Don Blankenship has been drawing bipartisan condemnation over his racist—and bizarre—rhetoric in the West Virginia Republican Senate primary. “Swamp captain Mitch McConnell has created millions of jobs for China people,” Blankenship says in one recent ad targeting the Senate majority leader. He then attacks the family of McConnell’s wife, Transportation Secretary Elaine Chao, who was born in Taiwan. “His China family has given him tens of millions of dollars,” Blankenship says.
But Blankenship’s bigoted statements—along with his candidacy’s general outlandishness—have overshadowed an equally inflammatory ad campaign launched by one of his supposedly more mainstream GOP opponents. Several weeks ago, Rep. Evan Jenkins released this spot, which takes aim at Hillary Clinton for telling an audience that her 2016 presidential campaign had “won the places that are optimistic…moving forward, and [Donald Trump’s] whole campaign…was looking backwards.”
“It’s Hillary who’s got it backwards,” Jenkins says to the camera. “The big cities she won are the places flooding our state with heroin—where lawlessness, looting, and liberalism rule. Chicago’s the murder capital of America. Yet they want to take our guns away? That’s backwards.”
While Jenkins is saying this, the viewer sees footage of a man who appears to be African American being arrested in Detroit; fires burning, apparently during the riots sparked by police violence in Baltimore and Ferguson, Missouri; a violent anti-Trump protest in Berkeley, California; and a crime scene in Chicago. The message is unmistakable: Black people who voted for Clinton, along with a handful of university town antifa activists, are somehow to blame for the opioid epidemic in West Virginia, a state that is 92-percent white.
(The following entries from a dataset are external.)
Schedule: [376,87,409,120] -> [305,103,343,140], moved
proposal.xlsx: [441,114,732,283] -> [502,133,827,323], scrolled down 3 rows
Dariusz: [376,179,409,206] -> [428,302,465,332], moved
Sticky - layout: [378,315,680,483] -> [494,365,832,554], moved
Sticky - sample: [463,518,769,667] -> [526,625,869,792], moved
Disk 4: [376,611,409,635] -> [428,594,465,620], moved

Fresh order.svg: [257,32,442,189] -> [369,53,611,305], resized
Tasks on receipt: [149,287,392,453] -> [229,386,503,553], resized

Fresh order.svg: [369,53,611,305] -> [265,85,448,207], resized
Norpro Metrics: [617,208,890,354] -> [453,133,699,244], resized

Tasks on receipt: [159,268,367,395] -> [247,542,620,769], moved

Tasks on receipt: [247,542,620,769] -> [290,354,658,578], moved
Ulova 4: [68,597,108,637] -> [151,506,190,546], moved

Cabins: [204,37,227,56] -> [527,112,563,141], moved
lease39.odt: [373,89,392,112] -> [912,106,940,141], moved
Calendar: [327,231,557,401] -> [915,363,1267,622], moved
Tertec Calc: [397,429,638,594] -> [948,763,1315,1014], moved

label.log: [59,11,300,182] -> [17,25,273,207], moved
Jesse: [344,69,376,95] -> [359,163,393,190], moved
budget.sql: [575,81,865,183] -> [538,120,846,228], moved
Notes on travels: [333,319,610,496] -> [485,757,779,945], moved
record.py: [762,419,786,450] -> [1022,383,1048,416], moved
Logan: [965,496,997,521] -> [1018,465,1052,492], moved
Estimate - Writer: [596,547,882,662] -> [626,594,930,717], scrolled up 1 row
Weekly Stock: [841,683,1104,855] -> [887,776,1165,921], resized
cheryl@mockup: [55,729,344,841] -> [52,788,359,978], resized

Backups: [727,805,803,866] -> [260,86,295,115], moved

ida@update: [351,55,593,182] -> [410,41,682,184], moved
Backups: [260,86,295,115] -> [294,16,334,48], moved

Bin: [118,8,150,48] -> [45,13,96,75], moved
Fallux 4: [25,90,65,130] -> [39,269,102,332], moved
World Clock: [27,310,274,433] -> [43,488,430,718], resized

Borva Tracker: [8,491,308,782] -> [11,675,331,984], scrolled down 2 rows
West Virginia is the epicenter of the opioid crisis, with more than 43 deaths per 100,000 residents in 2016. It’s true that a significant amount of heroin and other opioids are smuggled through large cities; according to the Drug Enforcement Agency, traffickers from Detroit, Columbus, Pittsburgh, and Chicago supply heroin and controlled prescription drugs to addicts in West Virginia. A 2016 investigation by Washington, DC’s WJLA noted that “police across the area say their heroin addicts are driving to Baltimore to buy the deadly drug, sometimes even twice a day.”
But it’s absurd for Jenkins to imply that his state’s drug tragedy is the fault of people of color who live in liberal cities that have been home to protests against police brutality. As WABC put it, “Baltimore is not the reason why heroin use is exploding in local communities…everyone with whom we spoke blamed the escalating demand for heroin on the wave of prescription pain pill abuse. The cheaper form of the same is heroin. It’s an opioid.”
According to the DEA, “The extraordinarily high abuse rate of opioids [in West Virginia] is attributed in part to the large number of jobs in heavy manual labor such as mining, timbering, and manufacturing. These professions often cause injuries to workers that are treated with opioid pain relievers, which in turn can lead to addiction.” Over the past decade, drug companies have have shipped a staggering number of prescription opioids into small West Virginia towns. The Charleston Gazette-Mail has reported that distributors sent more than 780 million doses of oxycodone and hydrocodone to the state’s pharmacies over a six-year period—a scandal that the paper says is “widely blamed with starting the opioid crisis.”
For his part, Blankenship has cried foul over Jenkins’s ad—but not for the reasons you might hope. “Wait a minute,” the narrator of a Blankenship response ad declares. “The problem with this Jenkins ad is that Jenkins voted to let West Virginia cities take away our gun rights.”